Weren’t noncompete agreements essentially unenforceable before this because of court rulings? Forcing employers to notify employees of this is definitely good, though.

[–] issastrayngewerldkbin@kbin.social 11 points 6 months ago (1 children)

Unfortunately no. There are people being sued today for violating non compete clauses by their employers. Particularly in the healthcare industry.

[–] Catoblepas@lemmy.blahaj.zone 6 points 6 months ago

Jesus, real love for essential workers there. I might be confusing it with district court rulings, either way I’m glad it’s getting addressed!
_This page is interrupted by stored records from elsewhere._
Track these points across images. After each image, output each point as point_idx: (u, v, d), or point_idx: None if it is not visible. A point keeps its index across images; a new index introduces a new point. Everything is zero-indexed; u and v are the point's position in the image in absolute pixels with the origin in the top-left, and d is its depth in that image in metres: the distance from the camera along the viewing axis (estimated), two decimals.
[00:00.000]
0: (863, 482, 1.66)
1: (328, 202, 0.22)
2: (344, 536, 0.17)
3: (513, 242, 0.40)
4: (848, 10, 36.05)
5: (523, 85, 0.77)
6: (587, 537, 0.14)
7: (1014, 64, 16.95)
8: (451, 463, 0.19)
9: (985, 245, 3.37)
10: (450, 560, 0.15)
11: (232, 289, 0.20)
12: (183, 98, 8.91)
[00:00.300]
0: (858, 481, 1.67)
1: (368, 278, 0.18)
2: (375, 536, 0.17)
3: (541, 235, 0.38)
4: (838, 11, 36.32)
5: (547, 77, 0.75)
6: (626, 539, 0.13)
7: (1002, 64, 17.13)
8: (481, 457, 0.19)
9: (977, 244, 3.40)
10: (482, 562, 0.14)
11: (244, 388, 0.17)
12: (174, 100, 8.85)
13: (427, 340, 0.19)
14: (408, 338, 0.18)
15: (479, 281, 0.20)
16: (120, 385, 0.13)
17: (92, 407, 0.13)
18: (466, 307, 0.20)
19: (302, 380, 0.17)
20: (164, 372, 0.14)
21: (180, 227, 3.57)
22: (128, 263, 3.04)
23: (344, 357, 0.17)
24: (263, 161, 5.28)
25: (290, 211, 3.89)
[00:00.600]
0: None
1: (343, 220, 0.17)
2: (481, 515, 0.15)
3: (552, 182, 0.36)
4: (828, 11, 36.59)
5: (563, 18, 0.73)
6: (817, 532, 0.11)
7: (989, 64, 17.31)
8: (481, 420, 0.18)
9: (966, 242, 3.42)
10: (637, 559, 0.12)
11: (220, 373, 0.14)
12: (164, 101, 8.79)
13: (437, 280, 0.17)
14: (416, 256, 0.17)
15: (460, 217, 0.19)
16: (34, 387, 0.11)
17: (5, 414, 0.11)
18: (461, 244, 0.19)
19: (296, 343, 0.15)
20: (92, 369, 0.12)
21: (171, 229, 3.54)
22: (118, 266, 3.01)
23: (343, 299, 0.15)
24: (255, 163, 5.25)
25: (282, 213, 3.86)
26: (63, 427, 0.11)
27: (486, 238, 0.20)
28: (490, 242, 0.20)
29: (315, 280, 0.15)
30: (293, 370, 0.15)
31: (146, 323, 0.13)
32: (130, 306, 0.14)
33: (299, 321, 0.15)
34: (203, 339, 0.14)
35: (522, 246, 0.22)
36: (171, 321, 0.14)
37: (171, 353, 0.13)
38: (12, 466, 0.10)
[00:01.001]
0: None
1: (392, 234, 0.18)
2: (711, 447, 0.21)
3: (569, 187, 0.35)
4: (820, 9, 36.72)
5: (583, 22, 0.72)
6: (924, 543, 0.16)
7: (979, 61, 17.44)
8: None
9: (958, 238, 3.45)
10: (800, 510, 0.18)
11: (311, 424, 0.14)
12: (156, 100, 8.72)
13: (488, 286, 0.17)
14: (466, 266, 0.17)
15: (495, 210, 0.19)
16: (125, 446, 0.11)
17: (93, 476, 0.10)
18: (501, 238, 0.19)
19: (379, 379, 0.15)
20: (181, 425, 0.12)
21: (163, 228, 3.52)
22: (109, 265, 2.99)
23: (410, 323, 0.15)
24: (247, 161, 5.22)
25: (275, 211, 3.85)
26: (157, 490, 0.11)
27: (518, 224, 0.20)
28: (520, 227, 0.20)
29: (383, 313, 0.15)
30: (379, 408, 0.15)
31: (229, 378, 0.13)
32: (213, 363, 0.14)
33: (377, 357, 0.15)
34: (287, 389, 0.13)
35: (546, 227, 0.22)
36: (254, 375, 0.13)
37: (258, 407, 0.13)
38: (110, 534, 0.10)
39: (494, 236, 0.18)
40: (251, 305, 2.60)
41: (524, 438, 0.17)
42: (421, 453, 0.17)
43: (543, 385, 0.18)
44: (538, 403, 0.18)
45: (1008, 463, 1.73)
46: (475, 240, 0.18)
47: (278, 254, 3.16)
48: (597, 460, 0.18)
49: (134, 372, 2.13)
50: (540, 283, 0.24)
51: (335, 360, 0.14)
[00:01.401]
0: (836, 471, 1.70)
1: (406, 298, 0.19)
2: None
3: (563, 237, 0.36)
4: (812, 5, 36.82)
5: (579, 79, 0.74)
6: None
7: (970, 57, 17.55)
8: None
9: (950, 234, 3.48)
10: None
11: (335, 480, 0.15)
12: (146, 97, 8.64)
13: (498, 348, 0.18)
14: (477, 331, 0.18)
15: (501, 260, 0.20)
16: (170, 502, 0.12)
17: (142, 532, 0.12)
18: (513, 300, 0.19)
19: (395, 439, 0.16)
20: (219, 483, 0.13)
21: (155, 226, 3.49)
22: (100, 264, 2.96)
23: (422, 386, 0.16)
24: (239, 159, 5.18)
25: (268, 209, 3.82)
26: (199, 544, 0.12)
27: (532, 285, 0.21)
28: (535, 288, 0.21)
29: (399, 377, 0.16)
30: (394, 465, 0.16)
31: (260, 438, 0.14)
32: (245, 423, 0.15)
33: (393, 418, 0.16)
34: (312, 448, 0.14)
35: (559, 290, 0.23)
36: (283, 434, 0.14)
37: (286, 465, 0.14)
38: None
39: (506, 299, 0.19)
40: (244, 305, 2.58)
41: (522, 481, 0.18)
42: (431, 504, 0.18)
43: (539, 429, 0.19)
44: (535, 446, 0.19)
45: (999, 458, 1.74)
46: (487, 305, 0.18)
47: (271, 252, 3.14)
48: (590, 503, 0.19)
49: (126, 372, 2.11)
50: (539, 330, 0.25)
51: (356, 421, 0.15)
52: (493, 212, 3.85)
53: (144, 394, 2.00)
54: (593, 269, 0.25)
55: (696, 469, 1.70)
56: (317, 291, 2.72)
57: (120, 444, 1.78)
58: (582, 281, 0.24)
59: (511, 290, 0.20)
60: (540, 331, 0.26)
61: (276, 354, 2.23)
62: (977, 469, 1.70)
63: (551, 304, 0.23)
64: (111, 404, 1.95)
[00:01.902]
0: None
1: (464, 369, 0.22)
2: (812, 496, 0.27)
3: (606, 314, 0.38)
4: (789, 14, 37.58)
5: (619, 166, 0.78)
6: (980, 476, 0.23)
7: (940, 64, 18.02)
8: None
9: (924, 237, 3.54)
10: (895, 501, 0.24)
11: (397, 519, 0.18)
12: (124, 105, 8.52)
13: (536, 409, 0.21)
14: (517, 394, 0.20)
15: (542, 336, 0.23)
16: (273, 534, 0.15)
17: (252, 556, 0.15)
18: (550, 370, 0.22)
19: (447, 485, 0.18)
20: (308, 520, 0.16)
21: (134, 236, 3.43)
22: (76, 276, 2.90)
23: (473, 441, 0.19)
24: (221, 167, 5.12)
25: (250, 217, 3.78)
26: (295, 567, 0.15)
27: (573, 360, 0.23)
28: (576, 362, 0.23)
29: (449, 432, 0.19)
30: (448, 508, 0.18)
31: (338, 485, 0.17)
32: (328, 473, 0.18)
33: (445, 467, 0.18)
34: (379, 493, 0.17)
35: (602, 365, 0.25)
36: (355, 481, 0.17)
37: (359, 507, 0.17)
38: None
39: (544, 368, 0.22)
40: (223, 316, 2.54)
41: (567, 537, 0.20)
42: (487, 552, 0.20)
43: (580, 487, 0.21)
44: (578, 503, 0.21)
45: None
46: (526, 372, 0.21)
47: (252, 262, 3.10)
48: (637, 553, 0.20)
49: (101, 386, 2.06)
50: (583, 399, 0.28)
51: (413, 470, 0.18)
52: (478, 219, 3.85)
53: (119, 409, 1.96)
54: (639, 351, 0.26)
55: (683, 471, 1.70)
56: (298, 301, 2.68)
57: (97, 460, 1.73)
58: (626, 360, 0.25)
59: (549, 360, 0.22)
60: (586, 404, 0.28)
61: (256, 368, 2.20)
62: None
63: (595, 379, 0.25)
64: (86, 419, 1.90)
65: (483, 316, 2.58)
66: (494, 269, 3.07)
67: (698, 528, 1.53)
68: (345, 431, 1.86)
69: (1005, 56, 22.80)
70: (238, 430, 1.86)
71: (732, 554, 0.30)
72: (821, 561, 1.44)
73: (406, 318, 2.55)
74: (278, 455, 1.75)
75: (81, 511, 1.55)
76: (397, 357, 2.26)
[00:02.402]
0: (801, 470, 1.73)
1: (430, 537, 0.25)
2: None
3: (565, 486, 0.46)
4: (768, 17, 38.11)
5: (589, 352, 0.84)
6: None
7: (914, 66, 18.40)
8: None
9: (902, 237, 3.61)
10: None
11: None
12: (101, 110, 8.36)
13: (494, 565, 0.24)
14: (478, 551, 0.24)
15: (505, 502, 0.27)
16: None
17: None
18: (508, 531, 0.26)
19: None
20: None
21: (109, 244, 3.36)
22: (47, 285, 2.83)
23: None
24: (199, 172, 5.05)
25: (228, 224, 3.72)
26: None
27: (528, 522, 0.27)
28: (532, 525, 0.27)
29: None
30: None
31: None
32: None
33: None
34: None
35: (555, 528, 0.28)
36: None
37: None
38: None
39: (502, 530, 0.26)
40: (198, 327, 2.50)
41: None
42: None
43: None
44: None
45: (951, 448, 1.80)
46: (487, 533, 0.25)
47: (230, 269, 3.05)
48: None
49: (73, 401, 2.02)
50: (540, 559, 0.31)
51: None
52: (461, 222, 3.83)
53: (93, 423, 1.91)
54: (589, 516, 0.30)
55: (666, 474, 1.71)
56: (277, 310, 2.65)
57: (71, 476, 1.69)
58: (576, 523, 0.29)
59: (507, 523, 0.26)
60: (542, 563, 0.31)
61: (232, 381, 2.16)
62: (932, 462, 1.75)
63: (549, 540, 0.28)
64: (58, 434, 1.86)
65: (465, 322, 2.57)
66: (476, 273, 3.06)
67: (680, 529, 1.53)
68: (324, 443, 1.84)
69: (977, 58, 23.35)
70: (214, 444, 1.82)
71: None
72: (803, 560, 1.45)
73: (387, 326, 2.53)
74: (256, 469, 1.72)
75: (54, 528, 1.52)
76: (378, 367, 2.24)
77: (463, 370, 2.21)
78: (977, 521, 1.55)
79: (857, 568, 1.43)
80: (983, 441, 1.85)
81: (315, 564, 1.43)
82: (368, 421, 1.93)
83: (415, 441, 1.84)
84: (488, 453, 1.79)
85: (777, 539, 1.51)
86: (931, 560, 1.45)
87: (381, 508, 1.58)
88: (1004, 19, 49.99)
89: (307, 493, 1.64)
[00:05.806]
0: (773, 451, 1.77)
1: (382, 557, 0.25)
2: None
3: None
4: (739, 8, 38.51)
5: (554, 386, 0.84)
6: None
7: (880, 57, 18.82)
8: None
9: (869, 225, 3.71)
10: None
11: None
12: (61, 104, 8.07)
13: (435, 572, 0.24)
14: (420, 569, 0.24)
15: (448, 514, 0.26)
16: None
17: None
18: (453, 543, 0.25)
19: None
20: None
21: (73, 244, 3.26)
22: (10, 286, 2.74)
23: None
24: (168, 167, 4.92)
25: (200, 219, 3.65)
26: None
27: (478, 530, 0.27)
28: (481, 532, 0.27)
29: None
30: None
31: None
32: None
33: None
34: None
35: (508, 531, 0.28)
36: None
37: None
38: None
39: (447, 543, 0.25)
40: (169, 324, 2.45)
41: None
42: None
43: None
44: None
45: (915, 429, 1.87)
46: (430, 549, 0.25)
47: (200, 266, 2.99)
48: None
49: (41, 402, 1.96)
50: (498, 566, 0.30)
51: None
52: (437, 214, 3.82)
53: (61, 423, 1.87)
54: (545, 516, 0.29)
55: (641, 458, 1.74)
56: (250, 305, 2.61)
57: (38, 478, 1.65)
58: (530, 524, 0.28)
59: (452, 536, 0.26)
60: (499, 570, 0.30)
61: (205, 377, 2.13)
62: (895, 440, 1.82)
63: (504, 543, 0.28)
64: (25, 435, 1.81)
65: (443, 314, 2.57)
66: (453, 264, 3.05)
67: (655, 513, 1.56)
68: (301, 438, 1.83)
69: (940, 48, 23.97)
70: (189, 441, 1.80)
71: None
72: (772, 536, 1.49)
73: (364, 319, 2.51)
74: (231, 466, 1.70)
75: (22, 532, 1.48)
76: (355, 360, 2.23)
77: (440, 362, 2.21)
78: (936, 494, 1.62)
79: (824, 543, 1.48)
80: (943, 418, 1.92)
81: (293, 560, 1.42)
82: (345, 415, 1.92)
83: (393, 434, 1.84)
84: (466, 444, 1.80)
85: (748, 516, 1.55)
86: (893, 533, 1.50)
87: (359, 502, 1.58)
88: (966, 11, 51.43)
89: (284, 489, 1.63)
[–] collapse_already@lemmy.ml 6 points 6 months ago

Prior to this, the restrictions on non-competes varied by jurisdiction. Many were similar to Texas:

Under Texas law noncompete agreements can be enforceable if:

  1. The noncompete provision is part of an otherwise enforceable agreement.
  2. The non-compete requirement is supported by valid consideration (consideration meaning something of value provided to the employee).
  3. The non-compete requirement is reasonable in geographic scope, timeframe, and activities being restrained.

The factors were issues for a jury. Even with this change from the FTC, I expect companies will still be able to pursue prohibitively expensive litigation against former employees for things like theft of trade secrets. Even a bogus claim can cost many thousands of dollars to defend even if it is meritless.